Not unrelated: There’s news today that bluebird bio, a gene therapy pioneer that has three products ON THE MARKET is selling itself at a discount to a private equity company. And Pfizer is continuing to slowly back away from gene therapy and will stop selling its Beqvez gene therapy for hemophilia.  Again: the issue isn’t the technology or the clinical impact. It’s the business model.

I spent the week in DC: The pharmaceutical industry has taken a “If you can’t beat ’em, join ’em” approach to the new administration — that’s Axios’ phrasing — but Axios raised the question of whether the change in tone in Washington would be a net benefit to drugmakers. The Axios calculus seems to be that while the Trump administration may show skepticism toward PBMs and price controls, the broader impact on R&D and vaccine policy could leave a mark. 
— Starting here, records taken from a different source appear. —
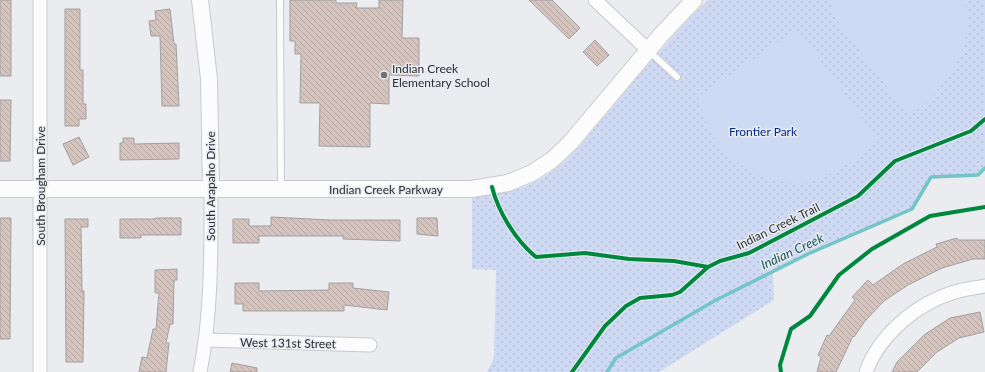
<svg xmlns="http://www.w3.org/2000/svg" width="985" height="372" viewBox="0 0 985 372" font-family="Lato,sans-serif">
	<defs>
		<pattern id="park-dots" width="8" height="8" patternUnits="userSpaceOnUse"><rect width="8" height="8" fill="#cedaf3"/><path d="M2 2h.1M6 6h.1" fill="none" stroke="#b1bbd1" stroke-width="1.8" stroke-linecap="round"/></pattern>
		<pattern id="building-back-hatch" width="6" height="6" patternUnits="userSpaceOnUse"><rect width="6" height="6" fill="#d5c3bd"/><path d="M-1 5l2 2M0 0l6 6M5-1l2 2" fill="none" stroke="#b7a8a3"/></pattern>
	</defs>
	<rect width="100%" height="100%" fill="#eaecef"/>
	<path fill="url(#park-dots)" d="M708 0H985V168L978 175 931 177 912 209 808 254 773 271 774 300 659 372H487L494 358 496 270 472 269V197C498 195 524 190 547 175 572 159 589 134 608 112 640 74 672 35 708 0Z"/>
	<g fill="#cedaf3">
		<path d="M835 0H965C978 46 944 91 909 117L831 13 832 2Z"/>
		<path d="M792 32 801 34 879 141C865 152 831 177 814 181 782 189 741 172 720 147 709 134 702 114 698 97Z"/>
	</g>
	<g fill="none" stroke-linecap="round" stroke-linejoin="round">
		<polyline stroke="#73c5c6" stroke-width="3.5" points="607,372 616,358 716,300 808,254 912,209 931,177 978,175 985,168"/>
	</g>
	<g fill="url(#building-back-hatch)" stroke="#a1a1a1">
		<rect x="0" y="0" width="11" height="76"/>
		<polygon points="290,0 336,0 336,3 357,3 356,8 379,8 379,0 403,0 402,38 419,38 419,76 389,75 389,104 370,103 370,147 319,146 320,103 300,103 301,54 295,54 295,41 290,41"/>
		<polygon points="529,0 552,0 580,28 569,39"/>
		<polygon points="65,9 80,9 80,70 83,70 83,104 86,104 86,119 79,119 79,126 65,126"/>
		<polygon points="170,9 174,44 176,44 179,106 162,106 160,36 151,36 149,21 156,20 155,11"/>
		<polygon points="595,40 609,55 597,66 583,52"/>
		<polygon points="0,100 11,100 10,161 0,161"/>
		<polygon points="79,137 89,157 73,165 63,144"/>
		<polygon points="123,138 134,138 134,144 179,143 179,159 120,160 120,143 123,143"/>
		<polygon points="271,217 331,220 400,220 400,241 343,239 343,236 259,236 259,243 233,243 233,219 249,219 249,226 271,226"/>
		<polygon points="0,218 11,218 10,339 0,339"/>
		<polygon points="155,218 181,218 181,235 141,235 141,238 120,238 120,219 155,219"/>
		<polygon points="417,218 437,218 438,236 417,234"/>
		<polygon points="65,219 88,219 88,227 81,227 82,291 84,291 83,362 66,362"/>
		<polygon points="957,238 958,240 985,240 985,259 973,259 942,268 908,285 884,301 865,321 854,337 853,336 836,372 817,372 821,357 818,355 827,335 829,336 855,300 852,297 868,280 873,285 903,264 937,247 936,244"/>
		<polygon points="177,269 177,280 174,280 173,324 170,324 166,343 169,343 166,372 139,372 142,357 147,358 153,329 156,329 159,293 155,293 155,270"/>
		<polygon points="235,283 259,283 259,291 329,290 329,283 353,283 353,288 389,292 387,310 344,305 344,311 243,311 243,304 235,304"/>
		<polygon points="980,312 984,332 959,338 937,352 917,372 892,372 897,362 924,335 950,318"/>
		<polygon points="232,363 257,368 257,372 230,372"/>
	</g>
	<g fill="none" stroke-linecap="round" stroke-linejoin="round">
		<g stroke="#c8c9cc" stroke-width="8">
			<g id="service">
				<polyline points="280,0 281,189"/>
				<polyline points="649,51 677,77"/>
			</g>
		</g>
		<g stroke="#c8c9cc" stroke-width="15">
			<g id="minor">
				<polyline points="40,0 40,372"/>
				<polyline points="595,0 648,50"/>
				<polyline points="206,340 370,345"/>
				<path d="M200 372C212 312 211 250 211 189"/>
				<path d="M866 372C879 335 917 303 955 292 964 289 975 288 985 286"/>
			</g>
		</g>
		<g stroke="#c8c9cc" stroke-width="18">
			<g id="tertiary">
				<polyline points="200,0 209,79 211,189"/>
				<polyline points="0,189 472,189 508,183 532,173 552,160 570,143 661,35 694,0"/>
			</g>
		</g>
		<g stroke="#d5d5d6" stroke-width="2" stroke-dasharray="3 3" stroke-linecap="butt">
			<polyline points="705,9 714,0"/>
			<polyline points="668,49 675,42"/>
			<polyline points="542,184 558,173"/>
			<polyline points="479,202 508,197"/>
			<polyline points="781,372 780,365 791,329 810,316 839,275 872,249 930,216 985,207"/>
		</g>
		<use href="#service" stroke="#fcfcfd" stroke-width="6"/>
		<use href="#minor" stroke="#fcfcfd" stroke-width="13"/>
		<use href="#tertiary" stroke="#fcfcfd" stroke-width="16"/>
		<g stroke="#e8ebf1" stroke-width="6">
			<g id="cycleway">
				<path d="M492 187C498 211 515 240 536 257L585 253 629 259 674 261 708 267"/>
				<polyline points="572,372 605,326 626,306 640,298 672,295 680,292 708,267 720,261 749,253 858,196 895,161 971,131 985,119"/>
				<polyline points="781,372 780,365 791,329 810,316 839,275 872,249 930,216 985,207"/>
			</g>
		</g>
		<use href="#cycleway" stroke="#00873e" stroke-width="4"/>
	</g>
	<circle fill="#707174" stroke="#e8ebf1" stroke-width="1.5" cx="384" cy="75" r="4"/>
	<g text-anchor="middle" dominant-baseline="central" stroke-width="3" stroke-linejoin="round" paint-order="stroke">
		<g font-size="12" fill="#2e2f31" stroke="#e8ebf1" text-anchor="start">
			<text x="392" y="68">Indian Creek<tspan x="392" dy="14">Elementary School</tspan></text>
		</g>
		<g font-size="12" fill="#052a86" stroke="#e8ebf1">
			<text x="763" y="131">Frontier Park</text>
		</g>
		<g font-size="12" fill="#2e2f31" stroke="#e8ebf1">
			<text transform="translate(40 186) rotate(-90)">South Brougham Drive</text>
			<text transform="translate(210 186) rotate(-90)">South Arapaho Drive</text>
			<text x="386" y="189">Indian Creek Parkway</text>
			<text transform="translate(778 226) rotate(-26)">Indian Creek Trail</text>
			<text transform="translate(288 343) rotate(1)">West 131st Street</text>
		</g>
		<g font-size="13" font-style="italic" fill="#185859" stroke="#e8ebf1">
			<text transform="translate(792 251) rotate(-25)">Indian Creek</text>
		</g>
	</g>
</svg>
You’ve heard this before: I think that the California effort to make its own insulin is mostly silly in an environment where insulin prices are low and falling. And there’s evidence that the initiative is moving more slowly than expected, too. (The last time I made fun of California, it was suggested to me that a publicly supported low-cost source of insulin could provide a critical safety net in an era of drug shortages. I’m sympathetic to that argument! But the idea that California insulin is going to rewrite the economics of insulin has clearly not panned out.)